La riduzione dei parlamentari a meri ‘portavoce’ (e la riduzione del ‘popolo’ a signore incontrastato, ben oltre il limite costituzionale) è, difatti, la più grave angheria che possa toccare a una democrazia moderna. In base a questo principio, la classe dirigente può benissimo essere costituita da sciocchi, o da ignoranti, o da perditempo, o da ambiziosi, tanto a nessuno è richiesto acume, né competenza e nemmeno #responsabilità. Anzi, quando una responsabilità è invocata (decidere sull’autorizzazione a procedere di un Ministro della Repubblica) questa viene affidata sostanzialmente al primo che passa sulla rete e sceglie di votare online su una piattaforma proprietaria. Peggio delle primarie piddine, dove il passante decide almeno di un leader. Nel caso dei 5stelle la presunta classe dirigente si riduce al rango di portavoce e si suicida in diretta, esibendo pure una certa soddisfazione, proprio come il parlamentare di cui sopra.

Ed ecco l’abisso in cui una democrazia può precipitare. I parlamentari-portavoce ricevono un mandato dall’elettorato, ma decidono di affidare il proprio destino a una pattuglia di militanti on line, operativi su una piattaforma privata. È come se facessimo decidere tutto al condominio di casa nostra. È qui che la crisi della democrazia assume le forme più aberranti. Il parlamentare affida il suo potere a una cerchia ristretta, pur essendo stato votato dai cittadini. Riceve il mandato da una fetta consistente del corpo elettorale, ma lo rassegna docilmente nelle mani di un corpo privato, anzi privatissimo, persino settario. La presunta democrazia diretta, in realtà, è niente più che un colpo di mano, e l’esaltazione della volontà popolare assume le fattezze di una volontà individuale, ristretta, di parte. Una specie di conventicola. L’ideologia è citare #Rousseau quando al più si inneggia a un’assemblea condominiale. L’ampiezza del mandato, insomma, viene rimessa a una cerchia di parte; lo spirito democratico diventa una logica privata, di tipo aziendale.

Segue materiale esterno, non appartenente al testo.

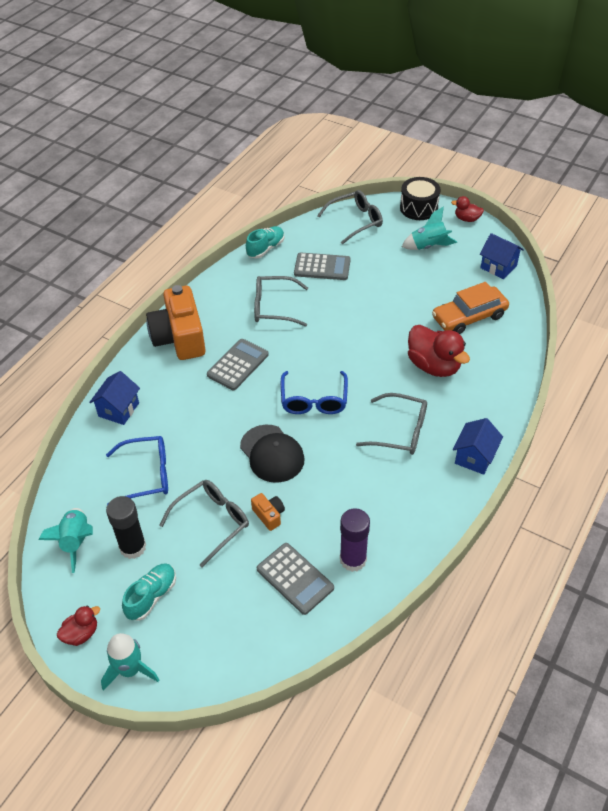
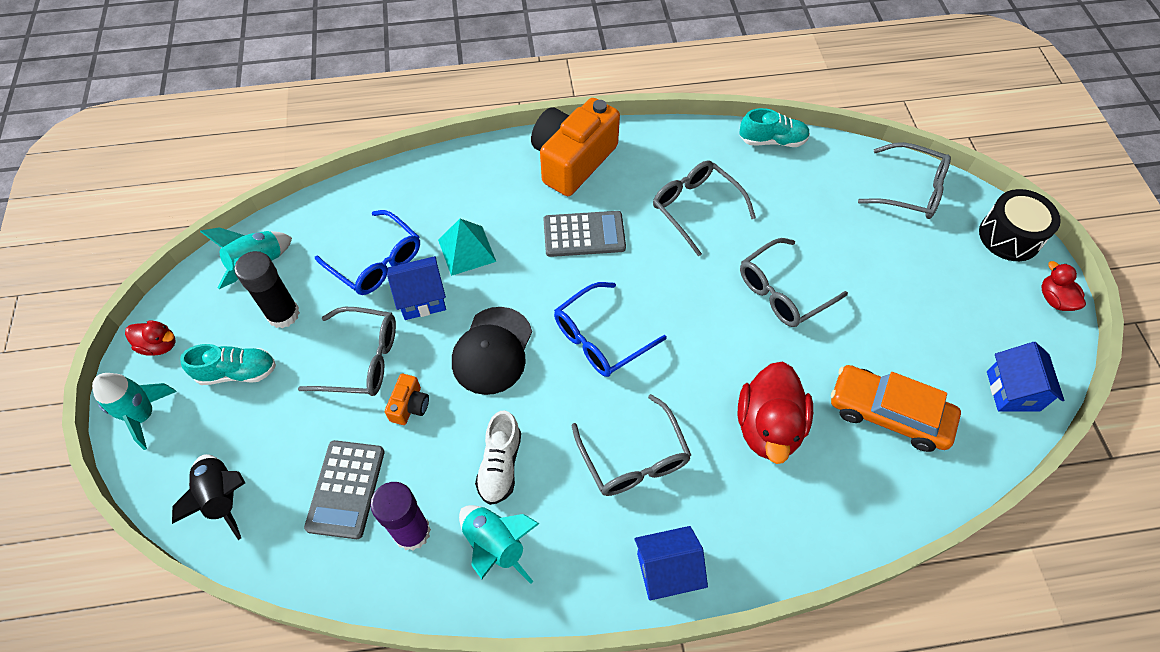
camera: 50 degrees right, 10 degrees up
blue house [89,371,140,425] -> blue house moved to [387,256,446,320]
grey calculator [294,252,351,280] -> none
turquoise rocket [402,206,457,250] -> turquoise rocket moved to [459,505,540,584]
none -> black rocket [172,454,245,540]
none -> turquoise pyramid [438,219,496,276]
none -> white shoe [475,410,521,505]
none -> grey glasses [740,238,848,327]

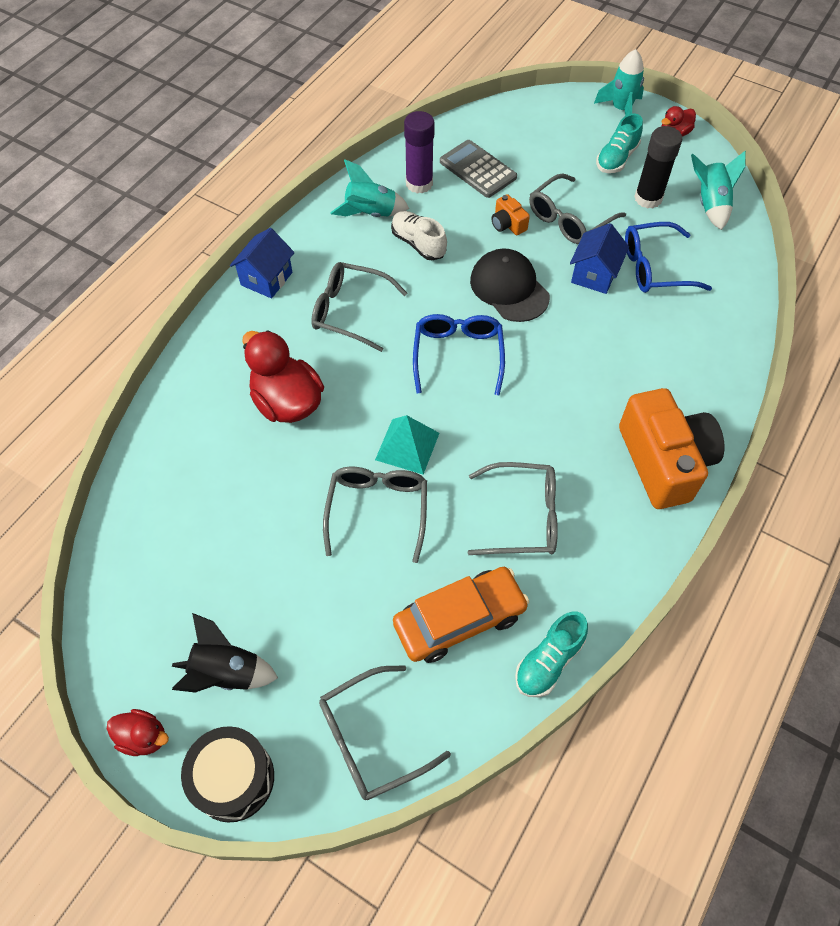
camera: 130 degrees right, 0 degrees up
black rocket [172,454,245,540] -> black rocket moved to [172,613,278,693]
turquoise pyramid [438,219,496,276] -> turquoise pyramid moved to [375,415,439,474]
grey calculator [543,211,626,257] -> none
orange car [831,365,961,452] -> orange car moved to [393,567,529,663]
blue house [987,342,1064,412] -> none

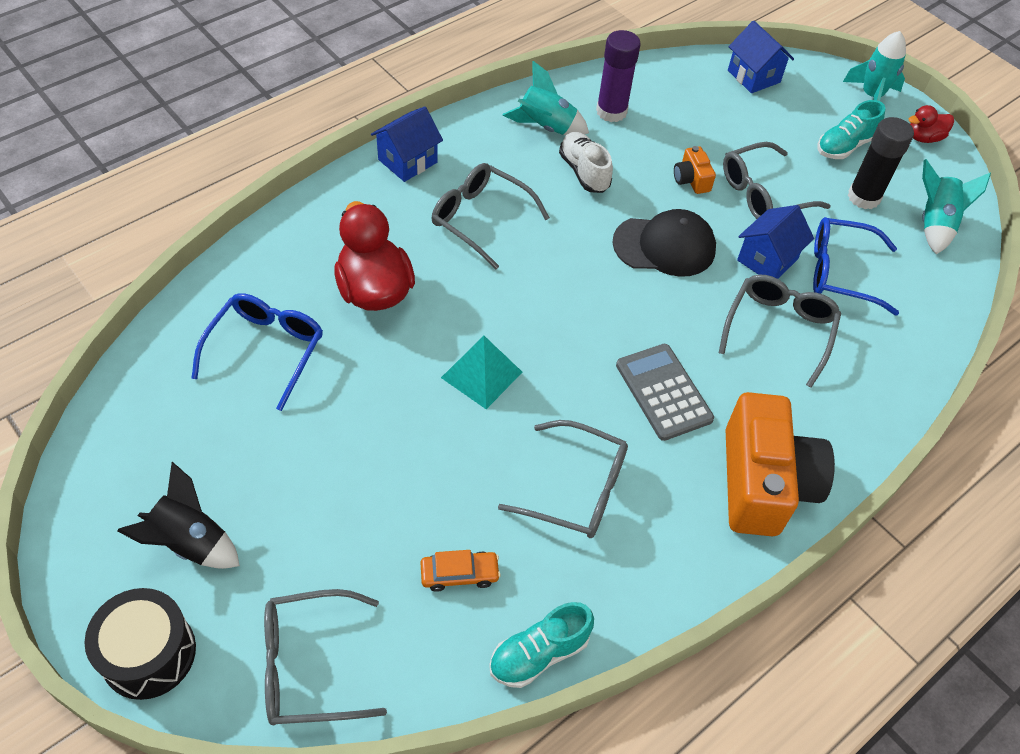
camera: 15 degrees right, 5 degrees down
red duck [107,709,169,756] -> none
grey glasses [323,467,427,563] -> grey glasses moved to [719,275,841,388]
orange car [393,567,529,663] -> orange car [420,550,501,592], size x0.51
blue glasses [413,314,505,395] -> blue glasses moved to [191,293,323,411]
grey calculator [440,140,517,198] -> grey calculator moved to [616,344,714,441]
black cap [470,249,550,322] -> black cap turned 105 degrees clockwise [612,209,716,277]
none -> blue house [728,21,794,93]

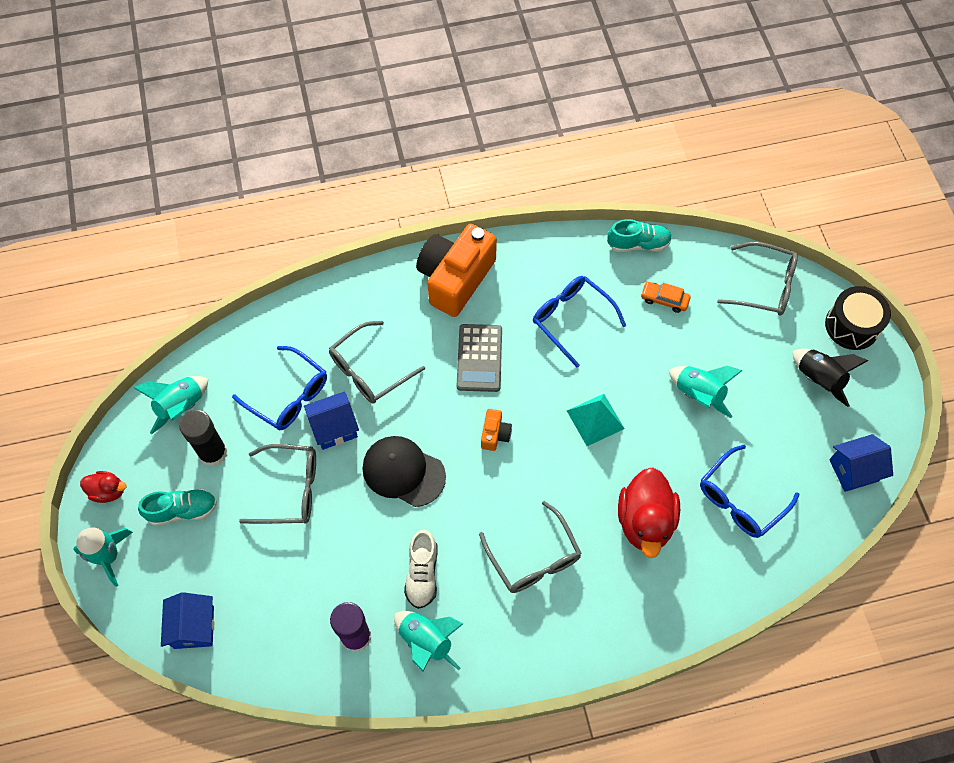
camera: 150 degrees left, 10 degrees up
blue house [371,106,443,182] -> blue house moved to [829,434,893,492]
grey glasses [498,420,628,538] -> blue glasses [533,276,626,368]
orange camera [674,146,716,194] -> orange camera moved to [481,409,512,451]
none -> turquoise rocket [669,366,743,418]

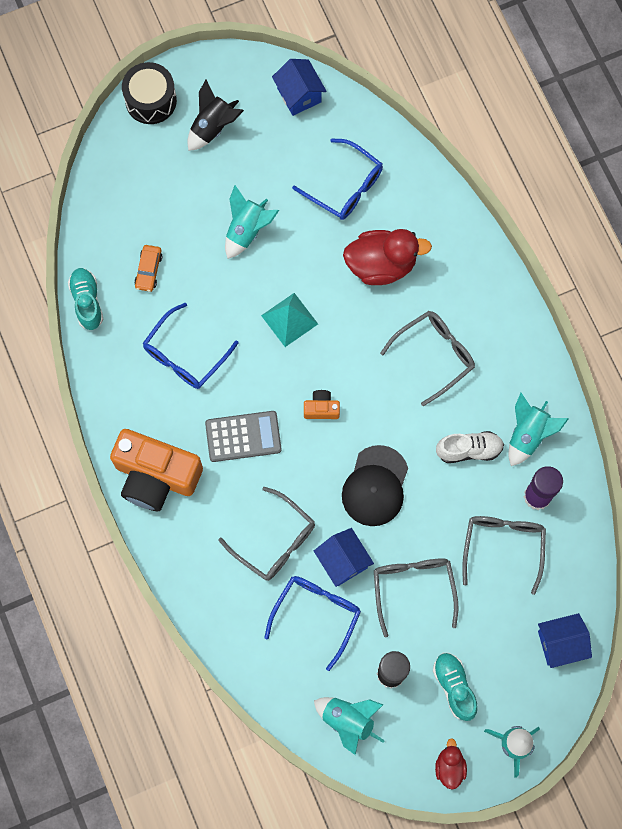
camera: 100 degrees left, 10 degrees up
grey glasses [717,242,798,316] -> grey glasses moved to [462,516,546,595]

Perché criticare Berlusconi, allora, che l’aziendalismo lo ha inventato? Perché prendersela con Renzi, se restringe il suo orizzonte agli amici degli amici, al condomino-giglio magico, e denigra quella che chiama la ‘#ditta’, ossia il partito storico, l’architrave della democrazia rappresentativa, il corpo intermedio per eccellenza? C’è una ventata antidemocratica che è scesa grigia e fredda, come una lama sottile, sulla società italiana. Ha convinto molti che la politica è solo individualità, ambizione, verticalità, ‘economicità’ delle scelte, interesse ristretto, rapporto diretto e filiforme tra ‘base’ e vertice dello Stato, popolo e #leader. In mezzo più nulla, soltanto chiacchiericcio mediatico, insulti social, dirette, partiti smantellati. Questa fredda lama sta affettando quel che resta della democrazia, e la sinistra non è affatto innocente a riguardo, ci sta dentro con le mani e i piedi, responsabile anch’essa di questo cupio dissolvi. Parrò antico, ma il fatto è semplice: o si mette mano alla ricostruzione della democrazia, della rappresentanza, del sistema dei #partiti, della partecipazione organizzata e della rete associativa, o non c’è scampo. Anche l’innovazione, anche la ricerca, anche le idee sono destinate a fallire se manca una cornice democratica.